When asked in December 2004 by Duncan Crary of Humanist Network News if he still stood by the argument presented in The Presumption of Atheism, Flew replied he did but he also restated his position as deist: "I'm quite happy to believe in an inoffensive inactive god". When asked by Crary whether or not he has kept up with the most recent science and theology, he responded with "Certainly not", stating that there is simply too much to keep up with. Flew also denied that there was any truth to the rumours of 2001 and 2003 that he had abandoned his atheism or converted to Christianity.
A letter on Darwinism and Theology which Flew published in the August/September 2004 issue of Philosophy Now magazine left the world hanging when it closed with, "Anyone who should happen to want to know what I myself now believe will have to wait until the publication, promised for early 2005, by Prometheus of Amherst, NY of the final edition of my God and Philosophy with a new introduction of it as ‘an historical relic’."
But in 2005, when God and Philosophy was republished by Prometheus Books, the new introduction failed to conclusively answer the question of Flew's beliefs.

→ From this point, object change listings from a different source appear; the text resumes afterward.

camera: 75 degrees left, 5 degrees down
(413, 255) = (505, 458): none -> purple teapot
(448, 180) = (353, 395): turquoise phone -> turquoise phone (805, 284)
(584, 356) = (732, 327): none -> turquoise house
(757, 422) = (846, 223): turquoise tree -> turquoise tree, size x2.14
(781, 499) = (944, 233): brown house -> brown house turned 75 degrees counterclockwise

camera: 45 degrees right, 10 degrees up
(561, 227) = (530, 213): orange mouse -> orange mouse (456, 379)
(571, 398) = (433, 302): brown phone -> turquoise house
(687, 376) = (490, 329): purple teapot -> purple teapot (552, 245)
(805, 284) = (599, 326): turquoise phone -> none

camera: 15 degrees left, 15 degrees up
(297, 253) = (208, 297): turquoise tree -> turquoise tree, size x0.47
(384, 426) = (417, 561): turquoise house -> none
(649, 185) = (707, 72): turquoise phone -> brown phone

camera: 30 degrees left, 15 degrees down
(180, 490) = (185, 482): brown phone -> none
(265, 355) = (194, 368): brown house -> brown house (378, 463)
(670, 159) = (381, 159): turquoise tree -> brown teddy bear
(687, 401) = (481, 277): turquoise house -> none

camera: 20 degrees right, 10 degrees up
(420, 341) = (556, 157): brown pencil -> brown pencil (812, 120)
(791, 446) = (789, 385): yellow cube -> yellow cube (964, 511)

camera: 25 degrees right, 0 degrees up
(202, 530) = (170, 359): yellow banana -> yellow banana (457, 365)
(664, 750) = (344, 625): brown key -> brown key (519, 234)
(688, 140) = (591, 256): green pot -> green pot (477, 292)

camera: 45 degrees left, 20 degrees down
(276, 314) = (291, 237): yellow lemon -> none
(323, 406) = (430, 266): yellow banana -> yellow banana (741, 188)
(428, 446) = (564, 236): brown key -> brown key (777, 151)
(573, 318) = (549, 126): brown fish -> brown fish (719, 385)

The preface says the publisher and Flew went through a total of four versions (each extensively peer-reviewed) before coming up with one that satisfied them both. The result is an introduction, written in a distinctly detached third-person context, which raises ten matters that came about since the original 1966 edition. Flew refrains from personally commenting on these issues, and basically says that any book to follow God and Philosophy will have to take into account these ideas when considering the philosophical case for the existence of God.